**** RECORDS FOR PROCESSING ****

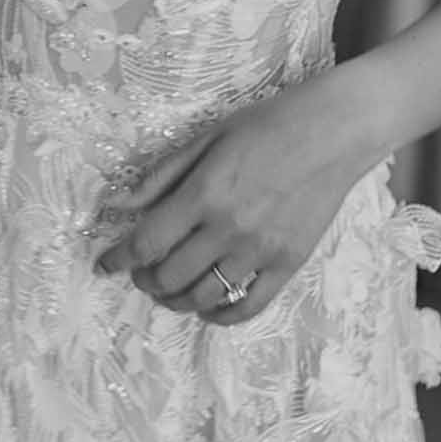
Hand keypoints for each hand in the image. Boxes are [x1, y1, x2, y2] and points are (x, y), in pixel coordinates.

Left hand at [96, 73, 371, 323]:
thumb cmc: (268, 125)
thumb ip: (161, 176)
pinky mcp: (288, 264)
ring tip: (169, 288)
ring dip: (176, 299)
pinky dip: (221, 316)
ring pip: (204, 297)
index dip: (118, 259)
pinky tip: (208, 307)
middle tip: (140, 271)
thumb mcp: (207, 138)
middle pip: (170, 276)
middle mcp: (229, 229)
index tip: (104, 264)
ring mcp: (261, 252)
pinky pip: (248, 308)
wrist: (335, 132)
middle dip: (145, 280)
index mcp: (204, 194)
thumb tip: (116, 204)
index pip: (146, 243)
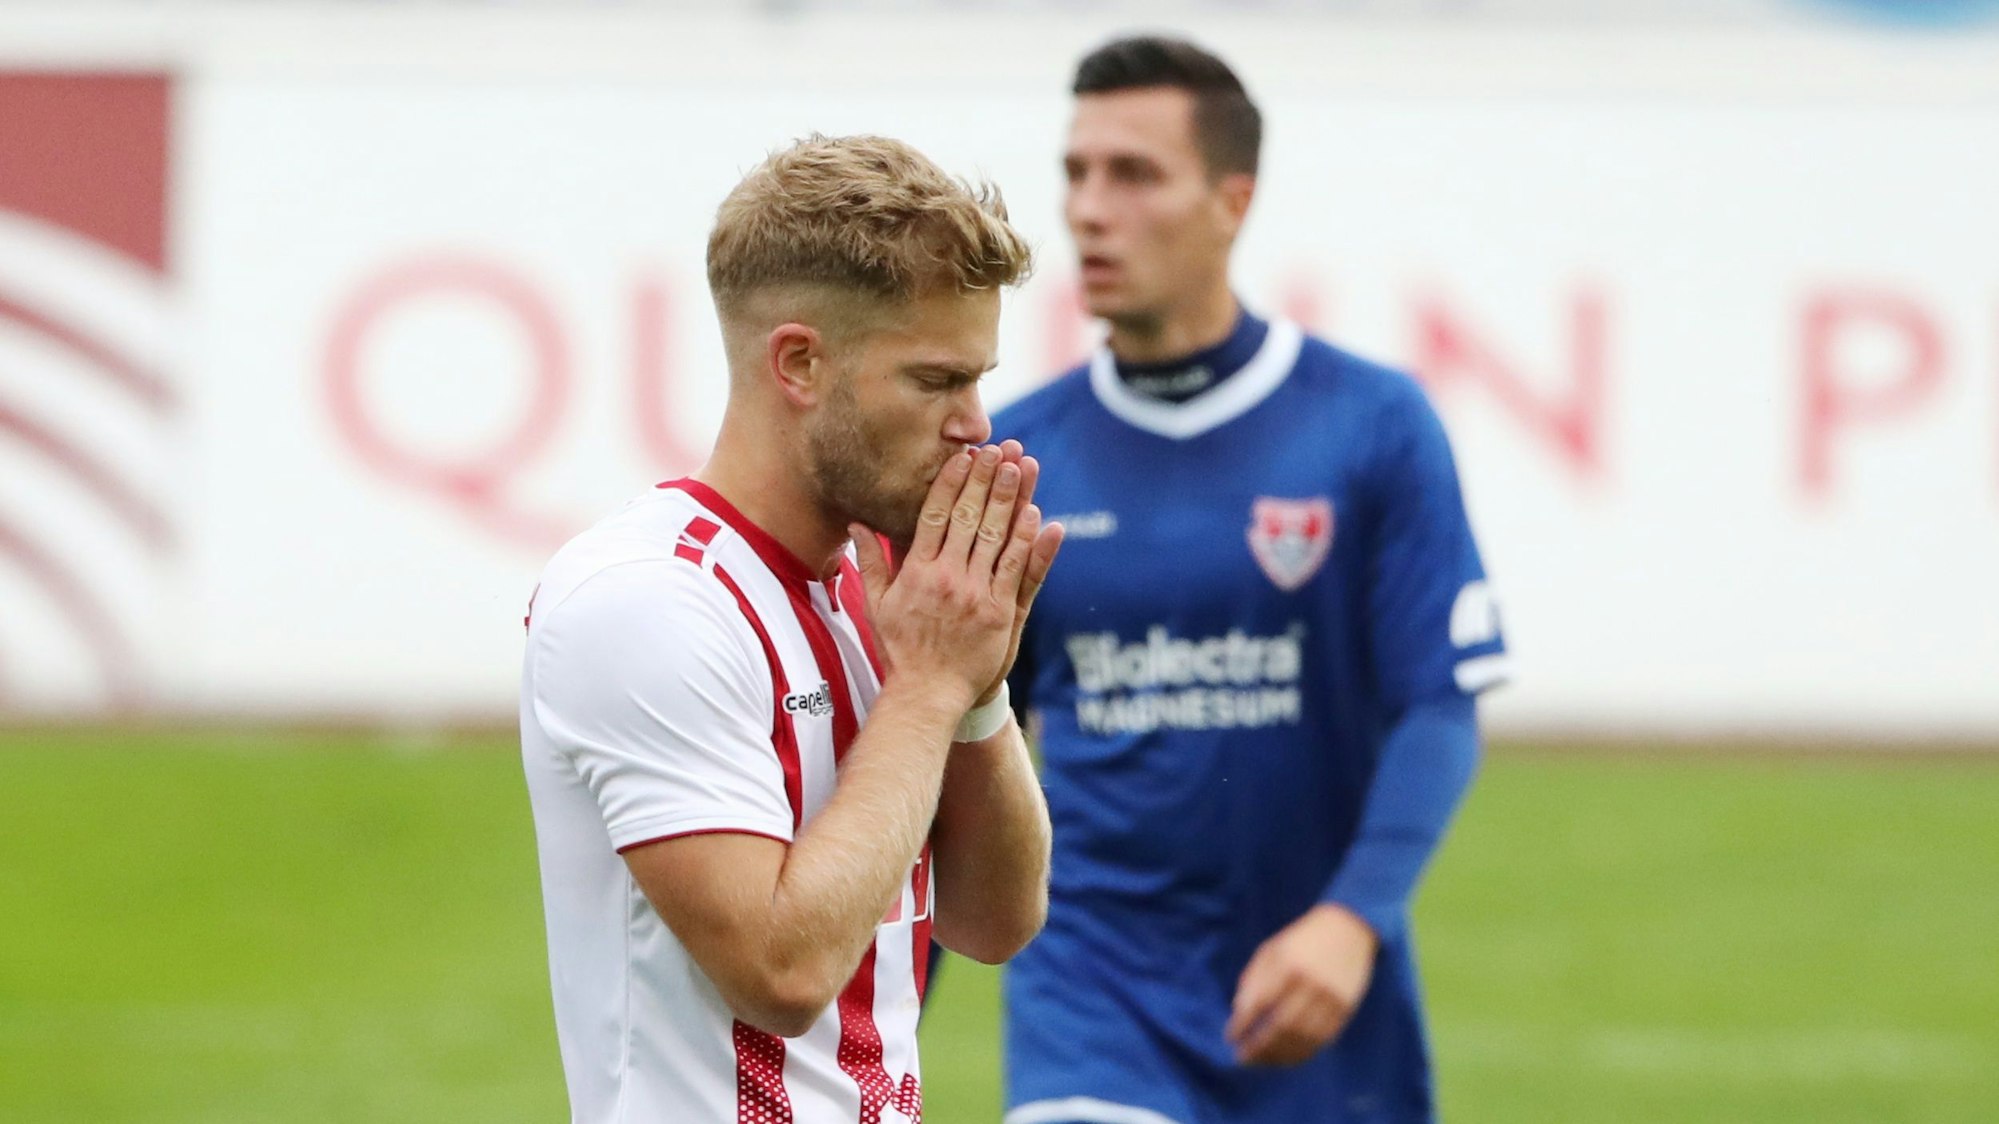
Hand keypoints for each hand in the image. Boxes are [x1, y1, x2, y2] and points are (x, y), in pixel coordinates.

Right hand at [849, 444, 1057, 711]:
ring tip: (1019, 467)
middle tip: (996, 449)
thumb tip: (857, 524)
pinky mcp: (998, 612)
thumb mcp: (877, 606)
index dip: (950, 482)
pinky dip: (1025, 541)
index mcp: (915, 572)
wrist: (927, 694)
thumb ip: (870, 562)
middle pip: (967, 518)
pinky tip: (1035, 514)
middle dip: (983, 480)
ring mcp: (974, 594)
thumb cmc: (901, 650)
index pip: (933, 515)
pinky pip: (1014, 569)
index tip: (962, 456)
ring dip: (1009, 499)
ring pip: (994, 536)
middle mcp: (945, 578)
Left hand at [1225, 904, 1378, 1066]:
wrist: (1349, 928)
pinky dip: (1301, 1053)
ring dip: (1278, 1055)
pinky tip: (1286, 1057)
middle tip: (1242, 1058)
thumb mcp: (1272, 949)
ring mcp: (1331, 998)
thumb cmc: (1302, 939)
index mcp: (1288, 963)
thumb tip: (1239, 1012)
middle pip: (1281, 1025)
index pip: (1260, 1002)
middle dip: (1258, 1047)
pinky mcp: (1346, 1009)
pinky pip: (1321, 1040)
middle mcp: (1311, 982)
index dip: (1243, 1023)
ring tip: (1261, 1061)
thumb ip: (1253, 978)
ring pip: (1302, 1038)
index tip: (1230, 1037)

****

§ **TASK OBJECTIVE**
Take the line with "thumb ip: (870, 562)" and all lines after it through the end of the records, and write them out exactly; include nothing else.

§ **REPLY TO THE EXERCISE**
thumb ip: (870, 562)
middle pip: (967, 518)
pinky tip: (1035, 514)
middle dip: (983, 480)
ring mcp: (974, 594)
thumb cmc: (901, 650)
index pip: (933, 515)
pinky pip: (1014, 569)
index tip: (962, 456)
ring dip: (1009, 499)
ring pip: (994, 536)
middle mcp: (945, 578)
Left hand at [1225, 904, 1378, 1066]:
wrist: (1349, 928)
pinky dip: (1301, 1053)
ring dip: (1278, 1055)
pinky tip: (1286, 1057)
middle tip: (1242, 1058)
thumb mcp: (1272, 949)
ring mcp: (1331, 998)
thumb cmc: (1302, 939)
index mcp: (1288, 963)
thumb tip: (1239, 1012)
middle pip: (1281, 1025)
index pip: (1260, 1002)
middle dip: (1258, 1047)
pinky mcp: (1346, 1009)
pinky pip: (1321, 1040)
middle mcp: (1311, 982)
index dip: (1243, 1023)
ring tip: (1261, 1061)
thumb ip: (1253, 978)
ring pip: (1302, 1038)
index tip: (1230, 1037)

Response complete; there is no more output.